Monday, February 20, 2006

New Twist in the Plame Game

Everybody knows that Bob Cesca's exclusive first photo of Cheney's shooting victim that ran on the Huffington Post was a silly Photoshop job (it's Scooter Libby in a hospital bed, see), but the vice president may end up wishing it were true before all is said and done.

According to an article on the Raw Story website, the outing of ex-covert CIA agent Valerie Plame (by Dick Cheney's office, amongst others) may have been a much bigger liability for the U.S. intelligence community than previously imagined.

The Raw Story post, which relies on unnamed sources from within the intelligence community, discloses that at the time of her unmasking by columnist Robert Novak, Plame "was part of an operation tracking distribution and acquisition of weapons of mass destruction technology to and from Iran." This is quite a revelation considering the amount of attention Iran's nuclear program is getting these days.
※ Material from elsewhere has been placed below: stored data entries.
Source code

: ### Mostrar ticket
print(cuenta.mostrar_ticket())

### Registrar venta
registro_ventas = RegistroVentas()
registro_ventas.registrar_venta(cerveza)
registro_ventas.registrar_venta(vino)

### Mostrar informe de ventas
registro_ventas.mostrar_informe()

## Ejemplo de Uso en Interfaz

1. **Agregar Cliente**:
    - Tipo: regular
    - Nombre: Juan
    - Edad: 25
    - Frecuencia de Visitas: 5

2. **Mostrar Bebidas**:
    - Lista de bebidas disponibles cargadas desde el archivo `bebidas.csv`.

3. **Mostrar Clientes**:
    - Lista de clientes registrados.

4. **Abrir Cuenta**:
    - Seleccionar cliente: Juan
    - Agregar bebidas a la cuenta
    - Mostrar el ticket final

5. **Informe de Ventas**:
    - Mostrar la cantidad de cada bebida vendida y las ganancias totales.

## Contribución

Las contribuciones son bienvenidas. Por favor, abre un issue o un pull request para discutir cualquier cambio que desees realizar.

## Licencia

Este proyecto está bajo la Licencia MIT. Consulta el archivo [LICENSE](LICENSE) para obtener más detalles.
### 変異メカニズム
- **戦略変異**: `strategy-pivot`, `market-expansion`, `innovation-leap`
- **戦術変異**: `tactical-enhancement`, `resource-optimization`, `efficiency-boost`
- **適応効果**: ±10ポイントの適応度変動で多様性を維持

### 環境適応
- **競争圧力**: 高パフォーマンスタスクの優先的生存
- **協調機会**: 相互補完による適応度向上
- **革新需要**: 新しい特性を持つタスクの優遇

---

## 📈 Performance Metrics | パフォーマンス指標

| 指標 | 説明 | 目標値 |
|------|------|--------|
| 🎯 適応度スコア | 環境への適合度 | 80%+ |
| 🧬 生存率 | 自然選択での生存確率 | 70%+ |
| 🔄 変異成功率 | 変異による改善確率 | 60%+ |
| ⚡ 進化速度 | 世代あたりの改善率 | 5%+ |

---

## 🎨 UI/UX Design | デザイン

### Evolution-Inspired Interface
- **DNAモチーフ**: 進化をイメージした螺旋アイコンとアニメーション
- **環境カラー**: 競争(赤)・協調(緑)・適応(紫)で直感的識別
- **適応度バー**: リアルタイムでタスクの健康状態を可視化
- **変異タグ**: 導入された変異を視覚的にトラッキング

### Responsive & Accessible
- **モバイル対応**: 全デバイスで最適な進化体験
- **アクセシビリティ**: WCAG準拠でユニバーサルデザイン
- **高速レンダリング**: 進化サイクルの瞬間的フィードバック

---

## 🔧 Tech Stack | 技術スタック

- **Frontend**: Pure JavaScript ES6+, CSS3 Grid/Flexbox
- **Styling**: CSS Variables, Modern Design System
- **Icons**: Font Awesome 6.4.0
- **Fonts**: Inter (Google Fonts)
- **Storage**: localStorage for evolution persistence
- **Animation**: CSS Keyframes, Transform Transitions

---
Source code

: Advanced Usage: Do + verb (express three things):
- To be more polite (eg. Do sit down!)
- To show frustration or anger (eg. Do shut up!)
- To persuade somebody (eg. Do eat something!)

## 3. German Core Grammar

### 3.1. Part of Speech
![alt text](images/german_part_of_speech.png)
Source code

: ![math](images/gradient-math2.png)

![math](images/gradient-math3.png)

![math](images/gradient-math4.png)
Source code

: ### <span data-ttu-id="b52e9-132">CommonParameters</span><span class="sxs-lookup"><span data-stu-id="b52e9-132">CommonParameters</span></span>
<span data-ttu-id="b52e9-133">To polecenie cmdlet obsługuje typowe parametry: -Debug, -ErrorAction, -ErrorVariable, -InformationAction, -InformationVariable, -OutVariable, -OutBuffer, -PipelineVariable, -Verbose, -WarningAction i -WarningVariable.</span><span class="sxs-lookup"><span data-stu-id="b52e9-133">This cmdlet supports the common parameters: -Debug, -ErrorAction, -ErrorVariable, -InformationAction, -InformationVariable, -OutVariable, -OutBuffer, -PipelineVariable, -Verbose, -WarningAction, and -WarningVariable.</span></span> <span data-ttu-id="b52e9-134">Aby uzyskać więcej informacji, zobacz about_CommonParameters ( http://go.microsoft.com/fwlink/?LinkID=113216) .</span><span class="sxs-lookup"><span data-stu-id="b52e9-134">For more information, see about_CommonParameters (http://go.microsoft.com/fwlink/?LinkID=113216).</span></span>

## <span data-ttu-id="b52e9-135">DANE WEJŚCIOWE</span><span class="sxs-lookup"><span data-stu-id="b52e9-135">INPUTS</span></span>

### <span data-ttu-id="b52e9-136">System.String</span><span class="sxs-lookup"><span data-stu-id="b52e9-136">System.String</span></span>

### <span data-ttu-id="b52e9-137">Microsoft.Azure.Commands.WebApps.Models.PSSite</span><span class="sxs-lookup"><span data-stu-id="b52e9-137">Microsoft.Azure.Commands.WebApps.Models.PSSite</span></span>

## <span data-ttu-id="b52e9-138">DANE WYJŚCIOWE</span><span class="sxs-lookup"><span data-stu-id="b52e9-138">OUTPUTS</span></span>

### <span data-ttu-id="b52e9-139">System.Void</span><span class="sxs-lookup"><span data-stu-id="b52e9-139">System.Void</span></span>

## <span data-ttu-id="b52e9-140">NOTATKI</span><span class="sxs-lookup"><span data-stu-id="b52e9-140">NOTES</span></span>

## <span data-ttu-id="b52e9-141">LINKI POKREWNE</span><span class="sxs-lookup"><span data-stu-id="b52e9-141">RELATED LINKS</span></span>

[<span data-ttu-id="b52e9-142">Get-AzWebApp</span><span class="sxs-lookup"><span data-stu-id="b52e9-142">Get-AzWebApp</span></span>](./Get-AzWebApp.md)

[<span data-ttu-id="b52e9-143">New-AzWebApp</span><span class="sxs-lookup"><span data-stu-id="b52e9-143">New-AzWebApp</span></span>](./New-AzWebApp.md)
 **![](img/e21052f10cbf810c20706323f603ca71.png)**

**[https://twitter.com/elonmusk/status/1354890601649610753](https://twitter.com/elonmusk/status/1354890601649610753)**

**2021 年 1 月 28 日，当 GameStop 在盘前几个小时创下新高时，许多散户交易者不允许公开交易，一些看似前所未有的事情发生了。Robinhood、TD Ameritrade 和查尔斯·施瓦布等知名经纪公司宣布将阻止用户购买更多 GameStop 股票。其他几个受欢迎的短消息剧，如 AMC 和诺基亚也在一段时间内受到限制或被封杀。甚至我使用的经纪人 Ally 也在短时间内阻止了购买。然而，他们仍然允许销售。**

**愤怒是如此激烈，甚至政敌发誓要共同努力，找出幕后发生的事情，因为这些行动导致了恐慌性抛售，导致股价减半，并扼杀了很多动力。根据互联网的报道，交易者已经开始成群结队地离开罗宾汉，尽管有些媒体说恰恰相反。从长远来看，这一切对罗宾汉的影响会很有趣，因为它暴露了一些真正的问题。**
According to intelligence sources, Raw Story reports, "her outing resulted in 'severe' damage to her team and significantly hampered the CIA's ability to monitor nuclear proliferation." Furthermore, the Raw Story article states that three intelligence officers all confirmed that Plame's outing resulted in the exposure of other non-official cover CIA officers, although they did not say how many. Another officer said that the Plame leak resulted in the exposure of "both people and agency operations that involve the 'cover mechanism,' 'front companies,' and other CIA
officers and assets."

Perhaps most damning, considering the current policy on nuclear proliferation and Iran, is this:
Several intelligence officials described the damage in terms of how long it would take for the agency to recover. According to their own assessment, the CIA would be impaired for up to "ten years" in its capacity to adequately monitor nuclear proliferation on the level of efficiency and accuracy it had prior to the White House leak of Plame-Wilson's identity.
If all of this is true, then it belies the insistence coming from the right that Plame was never a covert agent and her exposure really had no effect because her clandestine activities were over. I'm a bit wary of this story because of its total reliance on anonymous sources. While that's understanding considering the subject matter, it doesn't exactly inspire confidence. Still, if it turns out to be true, this scandal could end up destroying more than a few careers in Washington. What it may have cost us in terms of the Iranian nuclear program is something I don't even want to contemplate.